例えばA列全体を対象にする場合は、以下のように入力できます。
=SORT(UNIQUE(A:A))
この設定では、A列に新しい数字を追加すると、B列の結果も自動的に更新されます。
ただし、A列に見出しや文字が入っている場合は、それらも処理対象になるため、範囲を指定する方が安全です。
並べ替え結果を別のシートへ表示する方法
元データを変更したくない場合は、別シートに結果を表示する方法がおすすめです。
例えば「入力データ」シートのA1:A100を「集計」シートのB列へ表示する場合、以下のような数式を入力します。
=SORT(UNIQUE('入力データ'!A1:A100))
この方法なら元のデータを保存したまま、整理された一覧表を作成できます。
例えば売上番号、商品コード、会員番号など、重複を除いた一覧を作りたい場合にも活用できます。
関数を使うメリットと注意点
SORT関数やUNIQUE関数を利用すると、手動で並べ替えや重複削除を行う必要がなくなります。
特に定期的に追加されるデータでは、関数による自動処理にしておくことで入力ミスや更新忘れを防ぐことができます。
ただし、関数で表示された結果は元データそのものではありません。並べ替え後の一覧を別ファイルへ渡す場合などは、必要に応じてコピーして「値のみ貼り付け」を利用してください。

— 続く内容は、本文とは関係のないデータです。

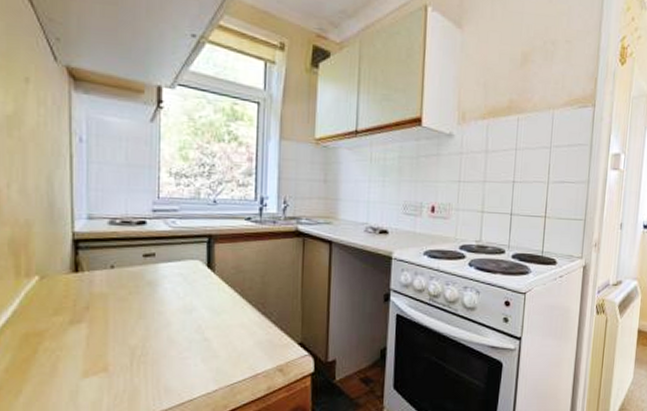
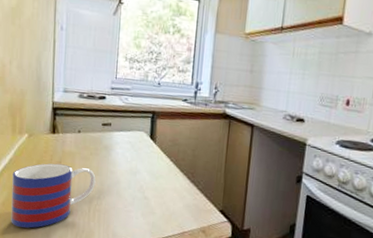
mug: none [18,310,138,398] -> present [11,163,96,229]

まとめ:SORT関数とUNIQUE関数で重複なしの並び替えができる
GoogleスプレッドシートでA列の数字を小さい順に並べ替え、さらに同じ数字を1つにまとめたい場合は、=SORT(UNIQUE(A1:A100))を使用するのが最も簡単な方法です。
この方法なら、100個のデータでも大量のデータでも自動的に重複削除と昇順表示ができます。
手作業で並べ替えるよりもミスが少なく、データ管理や集計作業を効率化できるため、スプレッドシートを利用する際には覚えておくと便利な機能です。